The San Francisco 49ers' game over the Detroit Lions in Week 6 featured more high-impact, controversial officiating decisions than usual.
I listed several of them following the game, but did not notice a biggie. Turns out officials gave the 49ers a 5-yard head start on their go-ahead touchdown drive in the final minutes.
Matt Maiocco of CSNBayArea.com says the 49ers felt as though they got the short end of several officiating calls Sunday, but with the game on the line, referee Mike Carey and crew made a mistake in San Francisco's favor. The crew spotted the ball at the Detroit 35 following Ted Ginn Jr.'s 40-yard punt return in the fourth quarter even though Ginn had gone out of bounds at the 40. Noted: I went back and watched this sequence this morning. Sure enough, the 49ers got the ball at the 35 even though Ginn clearly went out of bounds at the 40.
Matt Barrows of the Sacramento Bee runs through the 49ers' winning drive against the Lions.
Lowell Cohn of the Santa Rosa Press-Democrat finds fault with Jim Harbaugh's description of postgame handshakes as something he can improve upon, and the coach's reasoning for not offering an apology, notably that apologies seem like excuses to him. Cohn: "Oh boy, this is a whopper. Harbaugh sees the handshake as a task he can improve at like putting in golf. He does not see it as a courtesy or an issue of manners. Someone needs to help him with this. ... Apologies are excuses? This is an extraordinary point of view which contradicts everything we’ve learned about human behavior from the Bible to the ancient Greeks through Shakespeare up to the modern day. Someone in the Niners organization needs to explain to Jim Harbaugh the function of an apology in civilized society. And Harbaugh and (Jim) Schwartz need to apologize to each other and the world for acting like 2-year-olds."
Kathleen Nelson of the St. Louis Post-Dispatch says the Rams gave no timetable for when Sam Bradford might return from the high-ankle sprain he suffered against Green Bay. It is possible Bradford could play against Dallas in Week 7. Receiver Mark Clayton, coming off the physically unable to perform list, might have unwittingly put pressure on Bradford to play this week. Clayton: "Bradford's tough. He'll be able to rough it out. Ben Roethlisberger goes out there and plays with a broken ankle, broken ribs, broken neck."
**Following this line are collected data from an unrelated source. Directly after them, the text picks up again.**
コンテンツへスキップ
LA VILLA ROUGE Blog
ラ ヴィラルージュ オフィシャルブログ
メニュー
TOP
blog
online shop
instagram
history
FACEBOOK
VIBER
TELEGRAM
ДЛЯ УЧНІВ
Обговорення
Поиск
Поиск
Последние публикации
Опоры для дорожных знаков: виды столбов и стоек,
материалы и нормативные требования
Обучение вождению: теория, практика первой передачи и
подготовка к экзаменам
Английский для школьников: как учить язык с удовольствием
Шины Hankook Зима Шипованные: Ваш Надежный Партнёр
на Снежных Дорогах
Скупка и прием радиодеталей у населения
Jim Thomas of the St. Louis Post-Dispatch says the Rams' newest receiver, Brandon Lloyd, produced about as much in 2010 as all the Rams' receivers active in Week 6 have produced for their careers. Coach Steve Spagnuolo: "Anybody that you go into a game as a defensive coach and say that you have to adjust things or change things defensively because of this person, that's pretty good. And I remember last year when we did game plan against (Lloyd) that we had to be aware of where he was and change some things coverage-wise. So that probably speaks volumes right there."
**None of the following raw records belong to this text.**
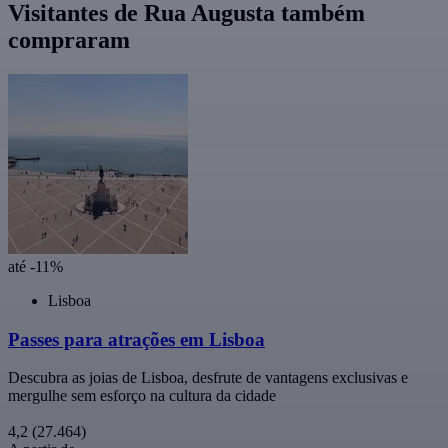
Visitantes de Rua Augusta também
compraram
até -11%
Lisboa
Passes para atrações em Lisboa
Descubra as joias de Lisboa, desfrute de vantagens exclusivas e
mergulhe sem esforço na cultura da cidade
4,2
(27.464)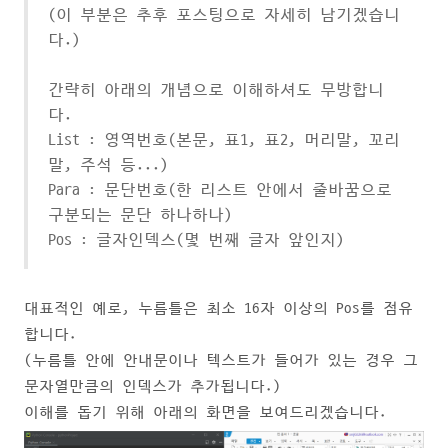
(이 부분은 추후 포스팅으로 자세히 남기겠습니
다.)
간략히 아래의 개념으로 이해하셔도 무방합니
다.
List : 영역번호(본문, 표1, 표2, 머리말, 꼬리
말, 주석 등...)
Para : 문단번호(한 리스트 안에서 줄바꿈으로
구분되는 문단 하나하나)
Pos : 글자인덱스(몇 번째 글자 앞인지)
대표적인 예로, 누름틀은 최소 16자 이상의 Pos를 점유
합니다.
(누름틀 안에 안내문이나 텍스트가 들어가 있는 경우 그
문자열만큼의 인덱스가 추가됩니다.)
이해를 돕기 위해 아래의 화면을 보여드리겠습니다.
Clare Farnsworth of seahawks.com says Roy Lewis, Deon Butler and Cameron Morrah will resume practicing for the team Wednesday after opening the season on the physically unable to perform list. Noted: Rules allow players to return from the PUP list after the first six weeks of the season, not necessarily the first six games.
Also from Farnsworth: Walter Thurmond says he's more than ready to start at cornerback for Seattle after Marcus Trufant landed on injured reserve.
Eric Williams of the Tacoma News Tribune says there's a chance Tarvaris Jackson could play for the Seahawks against Cleveland in Week 7. Coach Pete Carroll: "He’s thrown the ball a little bit, and so we’ll just take it one day at a time and see how he tolerates. He was running around here a little bit. He’s way ahead of any schedule that anybody would have thought of at this point, and we’ll see just where that takes us -- we don’t know."
Kent Somers of the Arizona Republic says getting better play from Kevin Kolb stands as the top priority for the Cardinals coming out of their bye. Somers: "At this stage of the season, one performance, good or bad, can skew statistics. But those of us who have watched the Cardinals can trust our eyes, and what we've seen from Kolb lately hasn't been good. He looks uncomfortable in the pocket and he's not making plays when he's on the move. But If I'm a Cardinals coach or player, what's most troubling to me is that Kolb is missing open receivers. In Minnesota, he missed tight end Rob Housler twice: once wide open in the end zone and another time down the seam. (The Cardinals have tried hard to hit that tight end seam pass all year. Doing so a few times might make opponents think twice about keeping a safety over the top on Fitzgerald.) He's thrown behind and ahead of receivers."
Paola Boivin of the Arizona Republic quotes Larry Fitzgerald as saying Cardinals players need to step up more than coaches at this point.